Vaccines give Ontario's oldest people a shot of hope in a lonely pandemic year
'Just live every day as it comes,' says 104-year-old Patricia McSwain
Of all the things Patricia McSwain misses, it's choir she misses the most.
The 104-year-old is eager to sing in a group again, not allowed for the past year because of COVID-19. She's got lots in her repertoire, but is especially fond of Noël Coward's 1930s tune Don't Put Your Daughter On The Stage, Mrs. Worthington.
It's stuck with her since she first heard it on the radio, well before she had television. It's a tongue twister of a show tune, but she doesn't miss a word.
"Oh, I love singing!," she said. "Sometimes I sit in my room with the door closed and I sing by myself."
McSwain is newly vaccinated, among the crop of centenarians — those over 100 years old — who have gotten the shots against COVID-19. Statistics Canada estimates there are about 11,500 centenarians in Canada, 3,900 in Ontario alone.
McSwain, who turns 105 in May, lives at Riverwood Senior Living, in Alliston, Ont., near Barrie.

++++++

Problem statement: Carry on the news story above about Ontario's vaccinated centenarians, starting right after its last sentence, which places Patricia McSwain at Riverwood Senior Living.

++++++

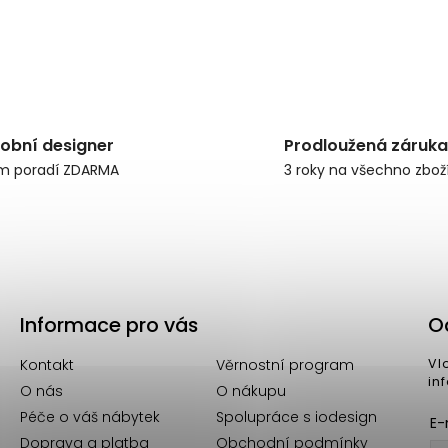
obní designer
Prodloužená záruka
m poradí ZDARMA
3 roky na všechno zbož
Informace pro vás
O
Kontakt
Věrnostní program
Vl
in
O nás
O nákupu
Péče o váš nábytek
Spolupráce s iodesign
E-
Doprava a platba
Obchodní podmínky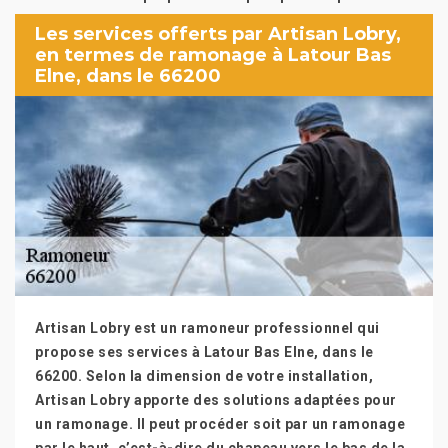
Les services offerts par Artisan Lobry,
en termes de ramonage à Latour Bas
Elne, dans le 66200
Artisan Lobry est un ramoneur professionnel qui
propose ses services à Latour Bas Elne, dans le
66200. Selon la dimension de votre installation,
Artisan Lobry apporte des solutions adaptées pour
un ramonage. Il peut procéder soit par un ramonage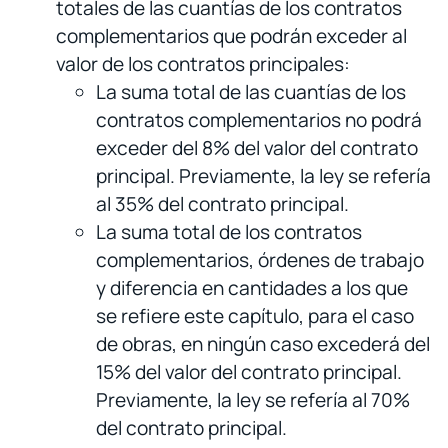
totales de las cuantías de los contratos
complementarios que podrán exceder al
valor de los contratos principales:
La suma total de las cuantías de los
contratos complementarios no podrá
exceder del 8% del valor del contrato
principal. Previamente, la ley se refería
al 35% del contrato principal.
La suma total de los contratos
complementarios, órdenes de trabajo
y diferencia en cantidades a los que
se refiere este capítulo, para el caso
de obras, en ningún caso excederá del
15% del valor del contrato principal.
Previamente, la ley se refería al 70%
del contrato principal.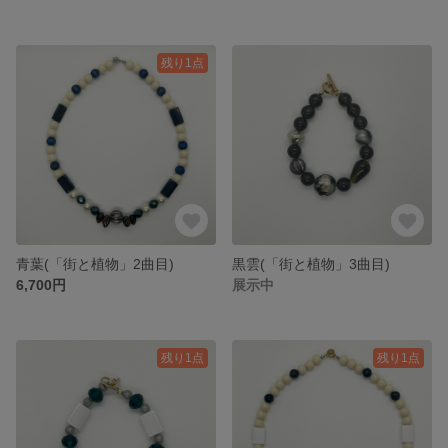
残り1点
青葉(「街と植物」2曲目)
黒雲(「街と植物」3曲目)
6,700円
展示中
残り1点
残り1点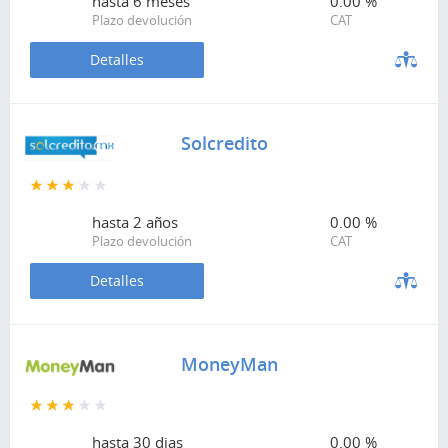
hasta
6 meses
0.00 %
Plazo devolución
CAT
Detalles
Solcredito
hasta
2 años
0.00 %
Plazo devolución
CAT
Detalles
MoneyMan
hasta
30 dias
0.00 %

++++++

Result for this exercise:
She's been passing time over the last year reading books, playing solitaire and taking little naps. She knows there's a lot riding on vaccines.
"I'm just hoping and praying that it's going to help get virus out of the way," she said.
'I'm not wasting time here'
Douglas Cochrane, a 102-year-old veteran, got his shots a few months ago. He lives at Sunnybrook Veterans Centre in Toronto.
He said the first one gave him less stamina, but had no reaction to the second one. He listed off the names of all the staff who have helped him — from doctors and nurses to the front desk staff. He calls them the "unsung heroes."
Cochrane's life hasn't changed much yet. He's hoping when more people get vaccinated, he can start doing things he's missed, like going to restaurants and seeing family.
"I recommend highly to make sure you stay in line and get the [jab] because it's needed," he said. "The sooner we get it done, the sooner this thing will be over."
He's kept busy watching the stock markets daily and reading five papers online (he acknowledges the past year hasn't had "the best news everyday").
Cochrane is proud of passing the test for his "motor bike", an electric scooter that sits out front of his room and lets him zoom around the halls.
"Everybody's surprised I still keep going the way I do," he said. "I'm not wasting time here. I'm doing something."
'Just live every day as it comes'
Elle Korpela is 99, turning 100 later this year. She too has gotten vaccinated and felt "nothing." Korpela lives at Hoivakoti Nursing Home, a long–term care home at Finlandia Village in Sudbury.
Korpela is looking forward to spring and going outdoors. She admits coffee keeps her going.
"Better than whiskey."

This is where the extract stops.